When is a practice guideline not a guideline?
Clinicians must speak same language
Referring to clinical practice guidelines as a standard of care may seem like an insignificant matter of semantics, but confusing these and other terms serves to further muddle the practice of wound care, which often suffers from poorly defined or undefined parameters and routines.
Many clinicians routinely use terms such as "guideline," and "standard of care," interchangeably. Similar mistakes are made with the terms "algorithm" and "critical path." In reality, each has a specific meaning.
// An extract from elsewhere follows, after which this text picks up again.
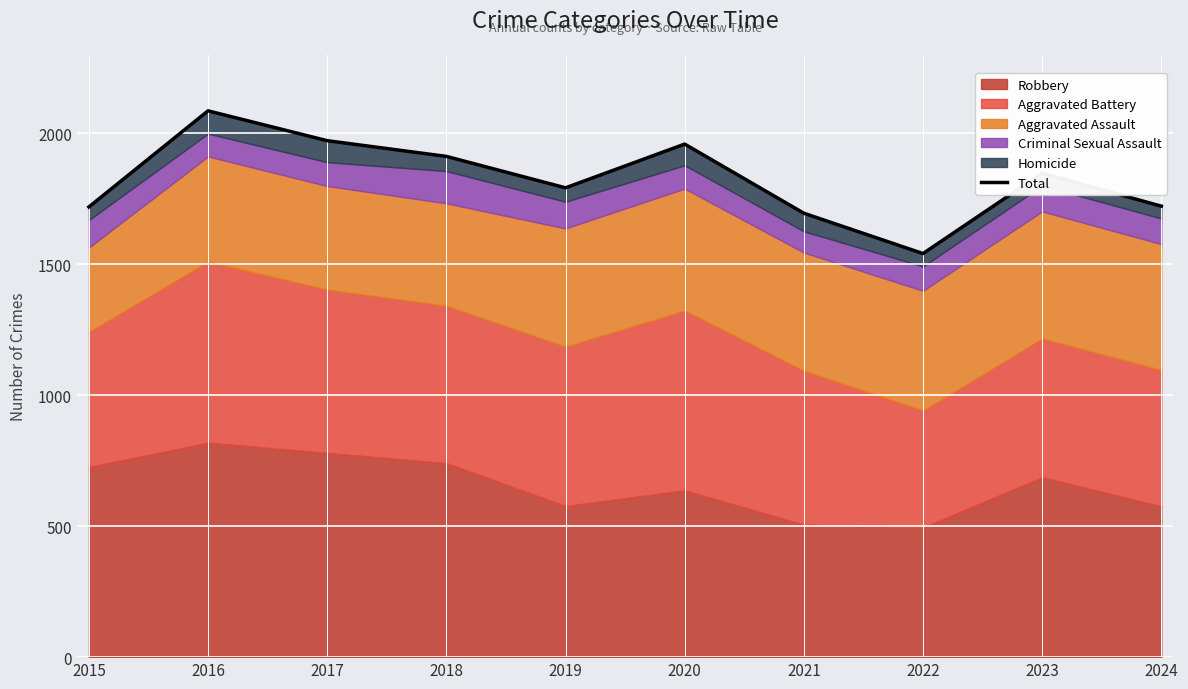

List the labels in order of value, largest first.

2016, 2017, 2020, 2018, 2023, 2019, 2024, 2015, 2021, 2022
The following definitions have been provided by Maryanne McGuckin, DrSc Ed, MT, senior research investigator at the School of Medicine in the Division of Internal Medicine at the University of Pennsylvania in Philadelphia, and her colleagues:1
• Consensus statement: Based on existing knowledge, such as is gathered from a search of the medical literature; can include meta-analyses that summarize the literature in a formal manner.
• Guideline (or practice guideline): Often based on a consensus statement and always requires some type of peer review to be established. Guidelines are usually developed by professional societies or government agencies. Their impact on health care delivery is often limited and allows practitioners a good deal of decision-making leeway when choosing a course of care. Often, guidelines are incorrectly referred to as standards.
• Standard: A guideline that is validated through a prospective, controlled clinical study in which the objective is to confirm that, by following the guideline, clinicians can provide care that is more cost-effective and of higher quality compared with usual practices or previous standards.
• Algorithm: Developed from consensus statements and, like guidelines, not validated in clinical trials. Algorithms, too, allow clinicians a great deal of decision-making leeway and generally include only noncontroversial treatment approaches.
• Critical pathway (or clinical pathway): Management plans that display goals for patients and provide the corresponding ideal sequence and timing of staff actions to achieve these goals. Critical pathways focus on defining how care decisions should be implemented, not on which diagnostic or treatment procedures should be conducted. As opposed to algorithms, critical pathways contain a time frame within which well-defined patient progress should be witnessed.
• Protocol: A policy or guideline for care that is typically specific to an individual institution.